At Tuesday’s meeting, Stoops said, Suttle presented the GPSS representatives with findings from a meeting last month, in which representatives from several departments, including University Health Services, Students Financial and Administrative Services, and Compensation and Benefits, met to discuss their departments’ involvement in the implementation of a dental plan for graduate students.
“At the meeting we discussed an available plan,” University Health Services Director Paul Genecin told the News. “But it was not a good deal for the students.”
Still, Stoops said student interest in a new dental reimbursement fund, created by GPSS last spring as a substitute for dental insurance,, is also proof of strong student interest in dental care.
The Dental Expenses Fund, which draws $7,500 per year from GPSS’s general budget, reimburses select uninsured students to defray the cost of dental care, GPSS Public Relations Chair Zach Pursley ’10. Students must apply to the fund during one of three funding cycles after they have undergone a dental procedure. A committee of GPSS members makes the final decisions on who will be reimbursed.
In the last funding cycle alone, which covered expenses incurred between February and October of 2009, 106 students — or 2 percent of the graduate and professional student population — requested assistance. Fewer than one third received funding. More than 300 students have applied for funding since the program began.

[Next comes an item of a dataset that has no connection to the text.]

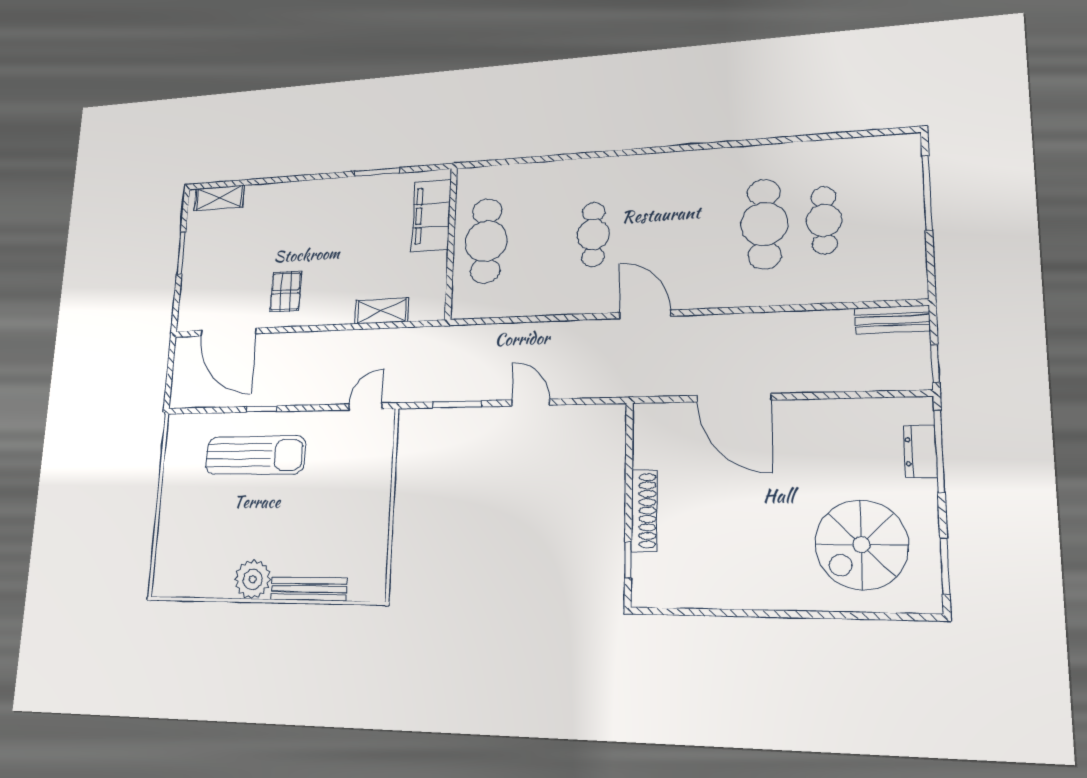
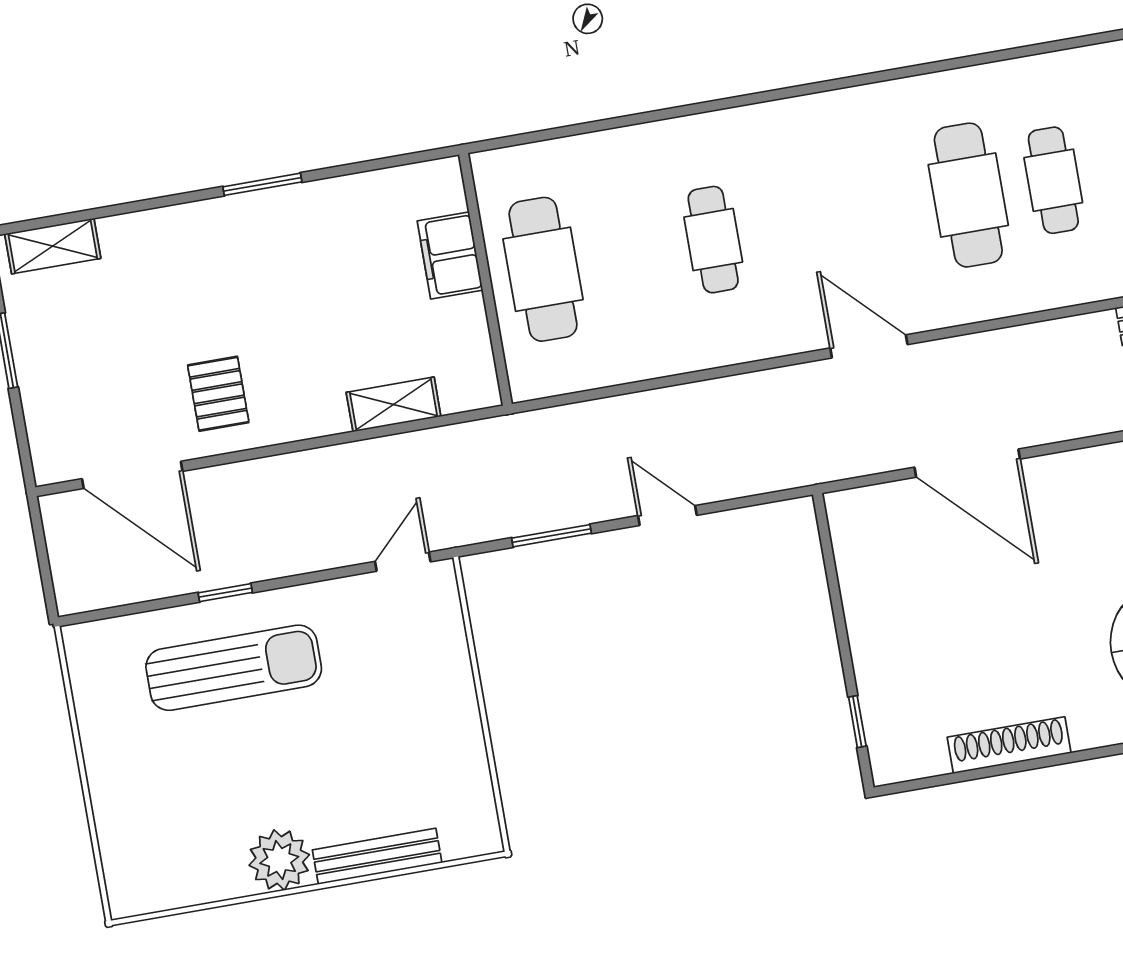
window: (377, 172) -> (262, 184), moved
filing cabinet: (431, 215) -> (450, 255), width x0.67, depth x0.86
door: (645, 314) -> (869, 346), moved
shoe rack: (644, 511) -> (1009, 745), moved, turned -90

Stoops said she is confident graduate student enrollment in the program will surpass the 10 percent benchmark, which she said is the standard enrollment rate for Yale’s peer institutions.
“We stayed outside GPSCY [Graduate and Professional Student Center at Yale] one night and talked to 600 to 800 people or more waiting outside in September,” Stoops said.
All told, between the GPSCY survey, conversations with students at the graduate activities fair and applicants for the dental fund, Stoops said she thinks they have reached 1,000 students, of which 75 percent were interested.
While 14 of 21 graduate students interviewed said they were uninsured, 14 said they would be interested in buying insurance through Yale. Those 14 said they would only buy it if it was cost-effective compared to other plans on the market.
Katherine Shinopoulos GRD ’12 said she applied to the fund for $500, following a $3,000 emergency root canal after she was injured playing basketball. Because her procedure was an emergency, Shinopoulos said, she expected to receive the full $500, but the committee only gave her $100.
“I don’t know anybody who has dental insurance who isn’t on their parents’ insurance,” said Shinopoulos, who had dental coverage through her parents’ plan until last fall, when her eligibility lapsed .
GPSS will continue to administer the Dental Expense Fund, Stoops said. But though student demand for assistance is high, she said, GPSS does not plan to increase the size of the fund any time soon.
“Our budget was cut this year,” Stoops said. “We’re still dealing with that issue.”